(Task to carry out):
Could you continue the description of the textile factory conversion on Buda Island, picking up after its last sentence?

(Extract provided):
= Beginning of Section =

Location: Kortrijk, Belgium
Architect In Charge: Johan Anrys, Freek Persyn, Peter Swinnen
Design Team: Tine Cooreman, Aline Neirynck, Bob De Wispelaere, Karel Verstraeten, Jan Opdekamp, Joram Van den Brande, Marc-Achille Filliol, Chris Blackbee, Emmanuel Debroise
Area: 4,240 sqm
Photographs: Filip Dujardin, Paul Steinbrück
Structural Engineering: BAS / Dirk Jaspaert
Technical Engineering: Studiebureau Boydens
The last remaining textile factory on Buda Island – an area destined to become the cultural heart of the city – has been transformed into studios and exhibition spaces for artists in residence. This large volume, situated in the middle of a city block, has been adapted through two main interventions:
The first hollows out a large void in the centre of the building, bringing daylight deep into the vast floor plan. This pentagonal void houses a public staircase that gives access to a diverse range of spaces on four levels: a laboratory for manufacturing, multifunctional spaces of varying sizes and lighting conditions, music venues and a roof terrace. The biggest part of the structure is reused. Besides saving resources, the reuse allows for a large cultural building within a limited budget.

= End of Section =

(Records shown):
= Beginning of Section =

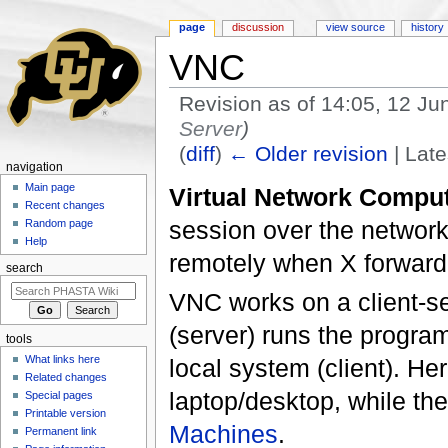
page
discussion
view source
history
VNC
Revision as of 14:05, 12 J
Server
)
(
diff
)
← Older revision
| Late
navigation
Jump to:
navigation
,
search
Main page
Virtual Network Compu
Recent changes
session over the network.
Random page
Help
remotely when X forwardi
search
VNC works on a client-se
(server) runs the program
tools
What links here
local system (client). He
Related changes
laptop/desktop, while the
Special pages
Printable version
Machines
.
Permanent link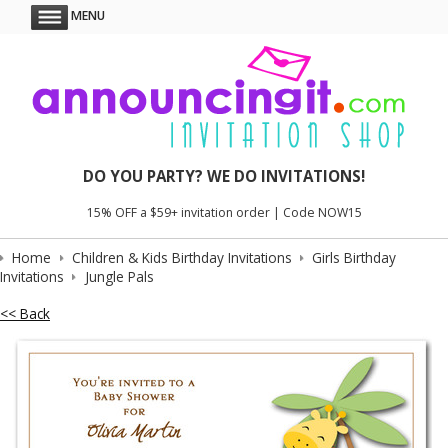
MENU
DO YOU PARTY? WE DO INVITATIONS!
15% OFF a $59+ invitation order | Code NOW15
Home
Children & Kids Birthday Invitations
Girls Birthday
Invitations
Jungle Pals
<< Back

= End of Section =

(Exercise response):
The second intervention adds an open pavilion as an entrance hall from the street. Built from the yellow brick discovered in the original interior, this pavilion becomes the new facade of the complex: the tip of the iceberg. The pavilion itself functions as an antechamber, giving a foretaste of events inside.
The Buda Art Centre is a new type of cultural space. Making reference to its past, it remains a workshop of production. The materials and details make it an approachable space for all kinds of activities and users. The warm palette of colours and the series of rather informal spaces invite people to appropriate and discover the building for their own production, exhibition, and casual interaction.
While the majority of the building is hidden from its surrounding context, the roof terrace provides a sudden confrontation with the city of Kortrijk. The building is a tool to look, not an object to look at. It avoids becoming an image but instead creates an environment..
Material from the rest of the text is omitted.